Firstly you are right I am a self-aware person but why can I not muster enough strength to act on it? What is wrong with my willpower? I see all my stupid mistakes! Do you believe it is wrong to act on your emotions, in truth, I am avoiding therapy because I’ve seen a lot of people come out of it just over aware and everything becomes an over-analysis of each and every decision, I would want enough insight to not ruin future relationships like Tim offers but I wouldn’t want so much knowledge where I assess a person rather than let things happen as they should naturally. I am a bit skeptical about spending so much money on a therapist, at what point do they become a crutch too? I do feel they draw out info slowly and sometimes just want to rehash your childhood? Not everything is rooted in childhood, is it? I was a very confident person before I fell in love, I loved myself and would have often done the rejecting. Maybe it is just karma?
I like the idea of pushing the body to detox, maybe walks will clear my head and have me reaching for water. Maybe I can set goals to work towards that seems like a good idea. Thanks
Also, to both Tim and Shelby what did you do with your mutual ex-friends and ex-family? Delete and block too? Does that help you move on better?
Sucks you had a panic attack @Shelbyville, what is causing it? Is it your ex still or work?

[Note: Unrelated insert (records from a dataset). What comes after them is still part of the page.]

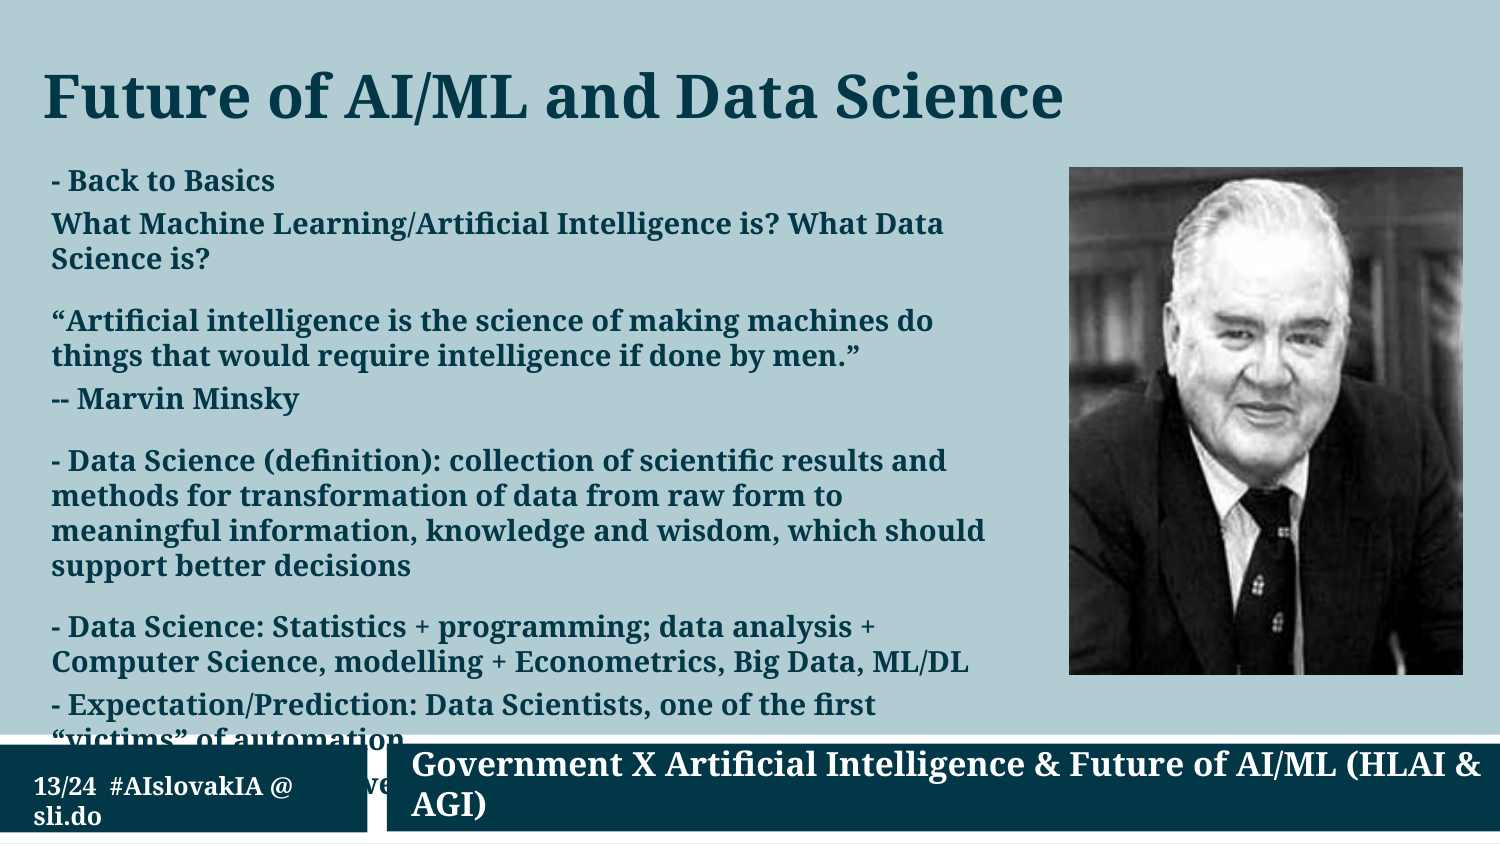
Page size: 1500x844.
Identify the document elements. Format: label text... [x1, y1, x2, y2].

text_box 13/24 #AIslovakIA @ sli.do [22, 764, 362, 808]
text_box Future of AI/ML and Data Science [32, 33, 1475, 156]
text_box Government X Artificial Intelligence & Future of AI/ML (HLAI & AGI) [400, 740, 1500, 826]
text_box - Back to Basics What Machine Learning/Artificial Intelligence is? What Data Science is? “Artificial intelligence is the science of making machines do things that would require intelligence if done by men.” -- Marvin Minsky - Data Science (definition): collection of scientific results and methods for transformation of data from raw form to meaningful information, knowledge and wisdom, which should support better decisions - Data Science: Statistics + programming; data analysis + Computer Science, modelling + Econometrics, Big Data, ML/DL - Expectation/Prediction: Data Scientists, one of the first “victims” of automation - Is Data Reality? Do we model reality? (noise/signal) [40, 156, 1024, 709]
picture [1069, 167, 1463, 675]
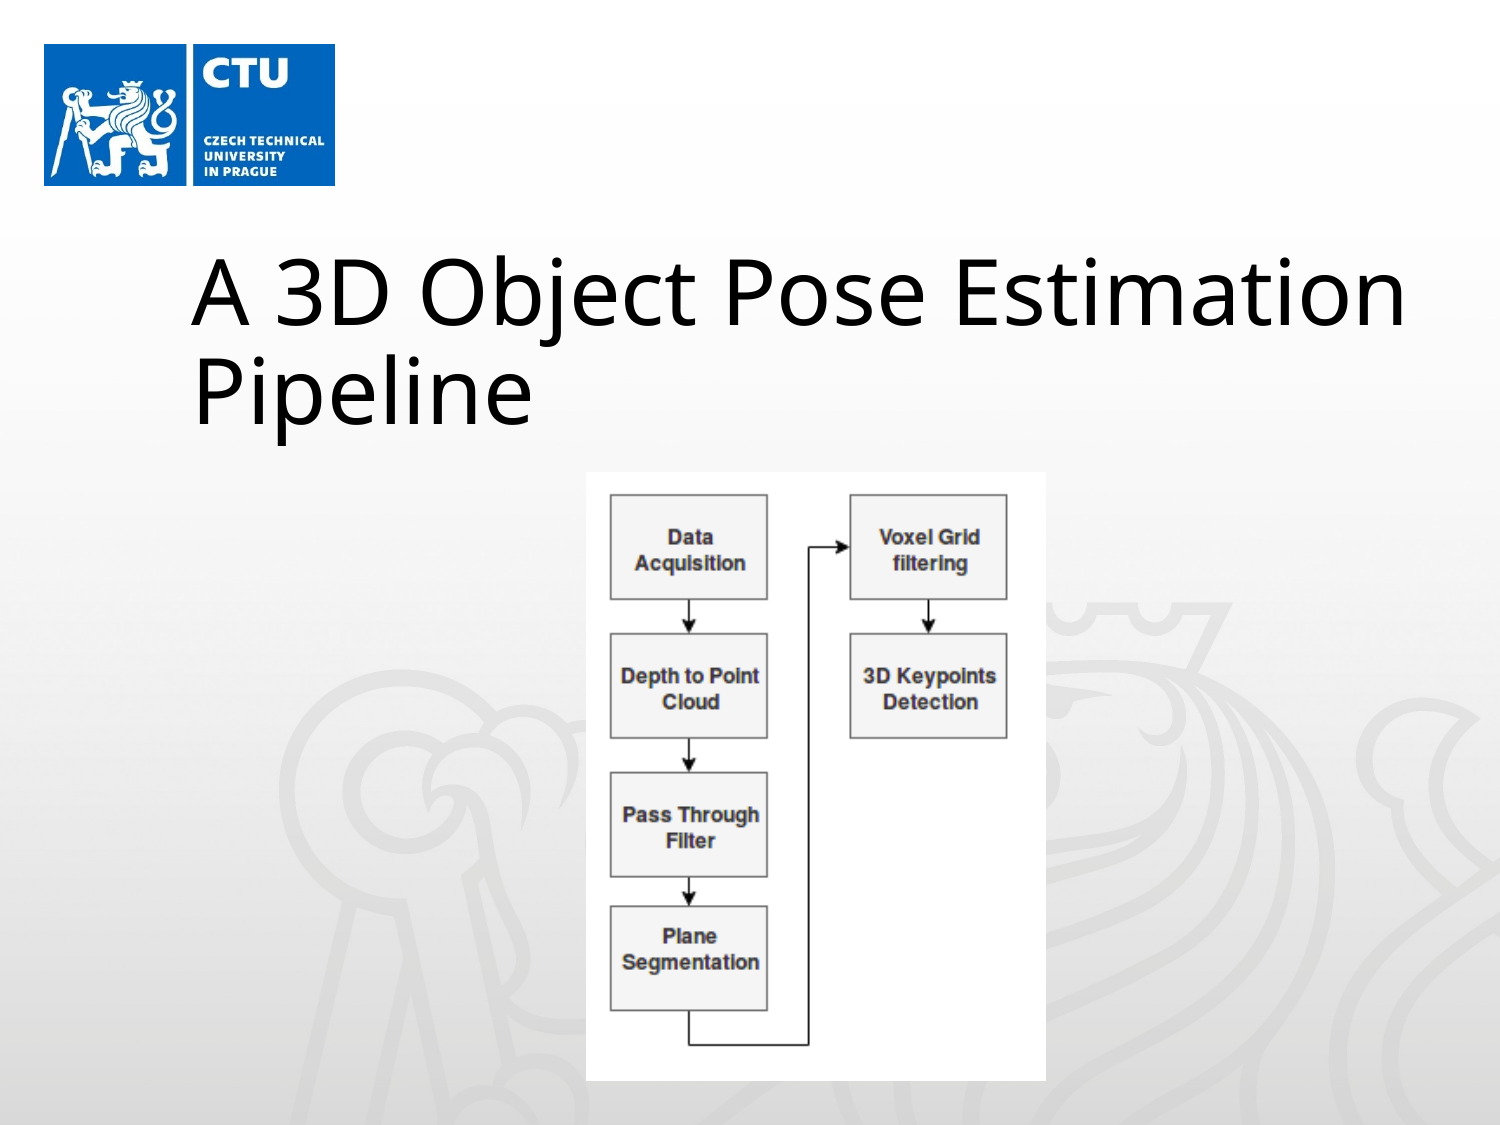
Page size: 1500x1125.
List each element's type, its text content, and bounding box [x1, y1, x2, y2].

title A 3D Object Pose Estimation Pipeline [177, 232, 1456, 458]
picture [0, 0, 1500, 1125]
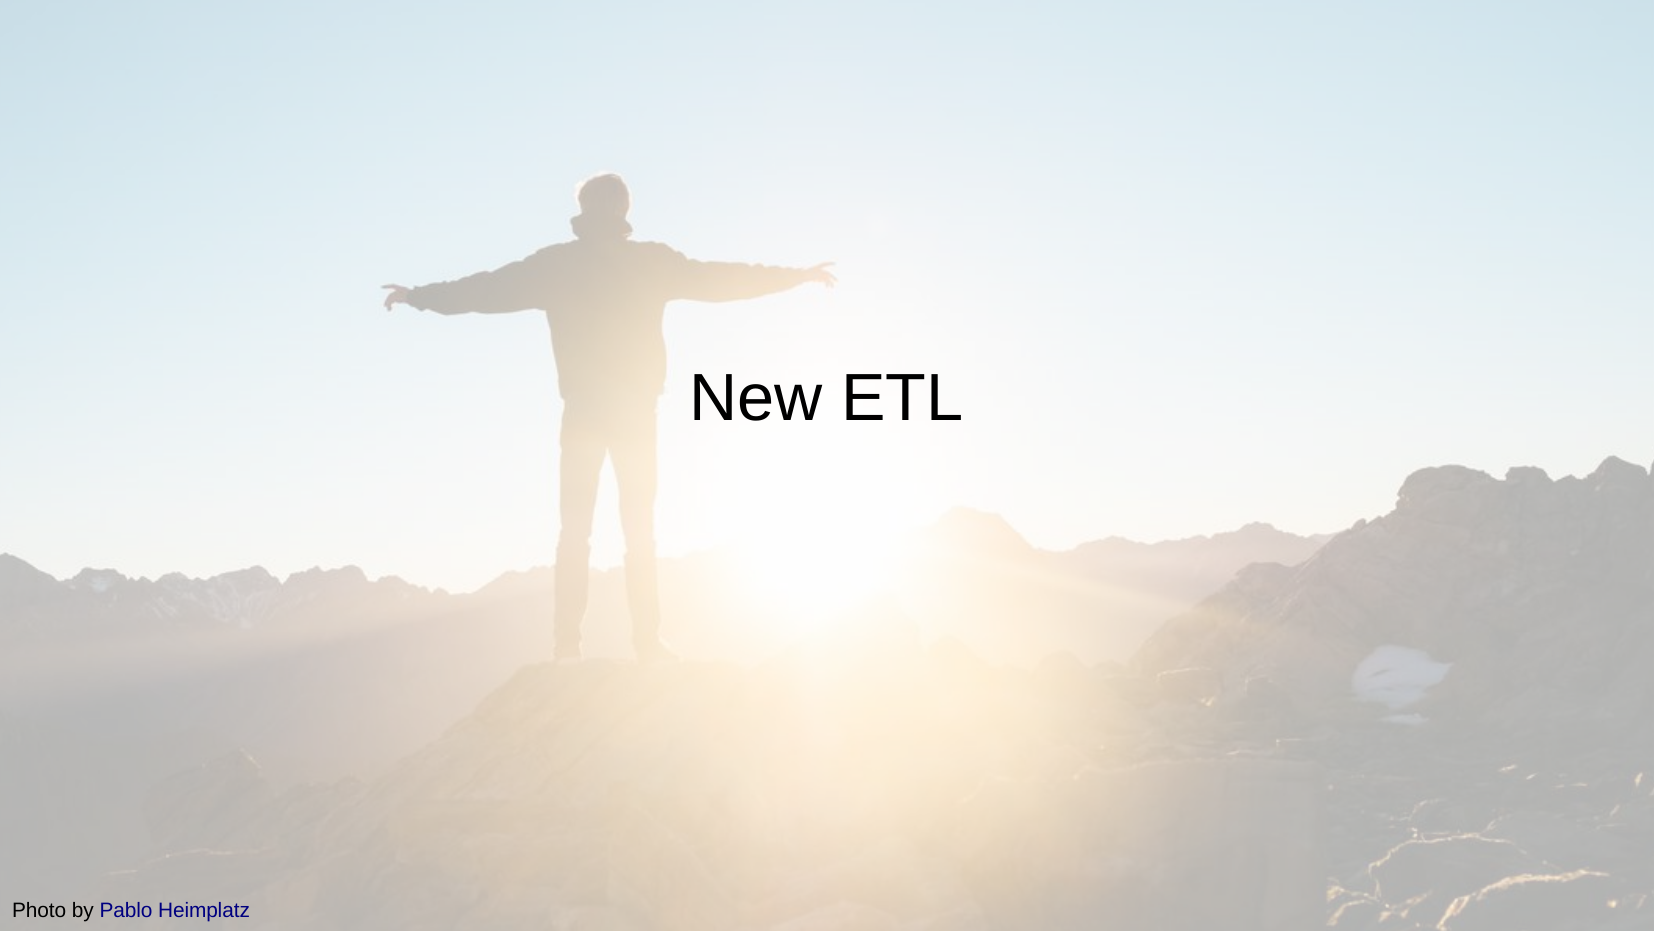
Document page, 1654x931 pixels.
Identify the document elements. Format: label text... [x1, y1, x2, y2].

subtitle New ETL [82, 37, 1571, 757]
text_box Photo by Pablo Heimplatz [0, 891, 541, 931]
picture [0, 0, 1654, 931]
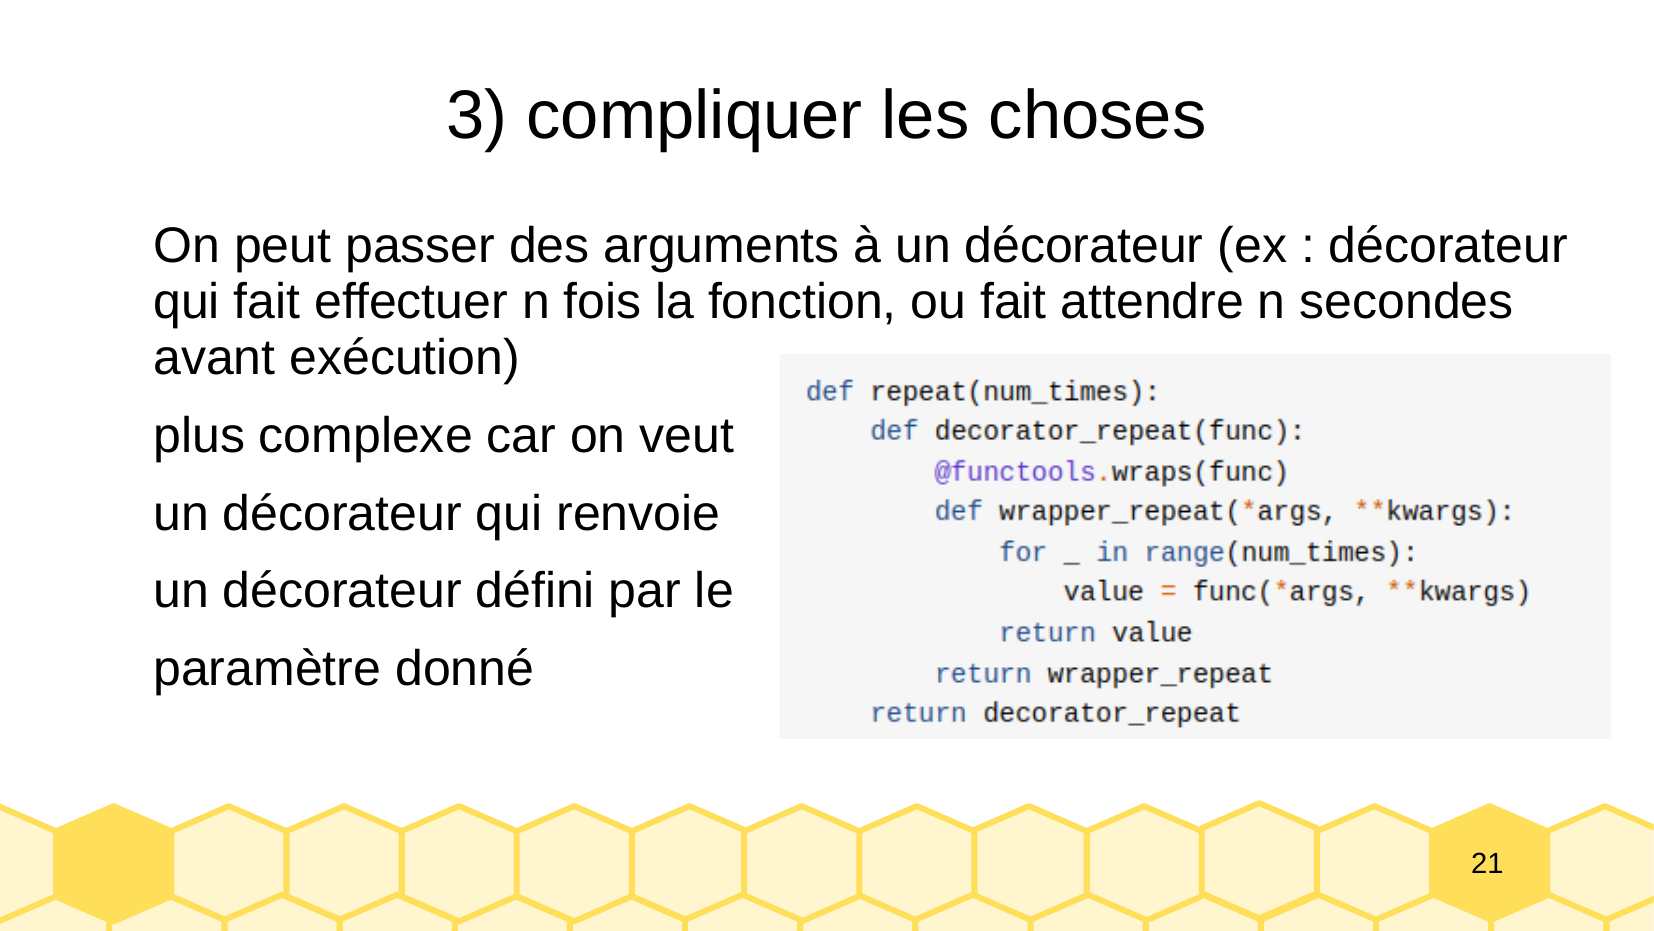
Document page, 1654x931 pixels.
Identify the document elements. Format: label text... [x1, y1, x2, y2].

title 3) compliquer les choses [82, 37, 1571, 193]
list On peut passer des arguments à un décorateur (ex : décorateur qui fait effectuer n fois la fonction, ou fait attendre n secondes avant exécution) plus complexe car on veut un décorateur qui renvoie un décorateur défini par le paramètre donné [82, 217, 1571, 758]
picture [767, 354, 1611, 739]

Also soz for us all jumping to conclusions about you having caught feelings, again that selfish hope if Shelby can do it, I can too. It’s amazing how our brains can fill information from the snippet of information we read, the friend you described previously sounded amazing and like a gem, like someone who was always there and cared for you and I thought maybe like Tim mentioned you may have begun to have high expectations, as you mentioned this yourself once too but when you add all the above then it becomes clear he continually lets you down and you don’t want someone like that. Urgh, men! Bet he went flaky when he knew he wasn’t getting some! Probably doing what most men do in the friend zone biding their time.
Your new attitude is totally motivational, go for it even if shit hits the fan, so much of it flying around anyway !!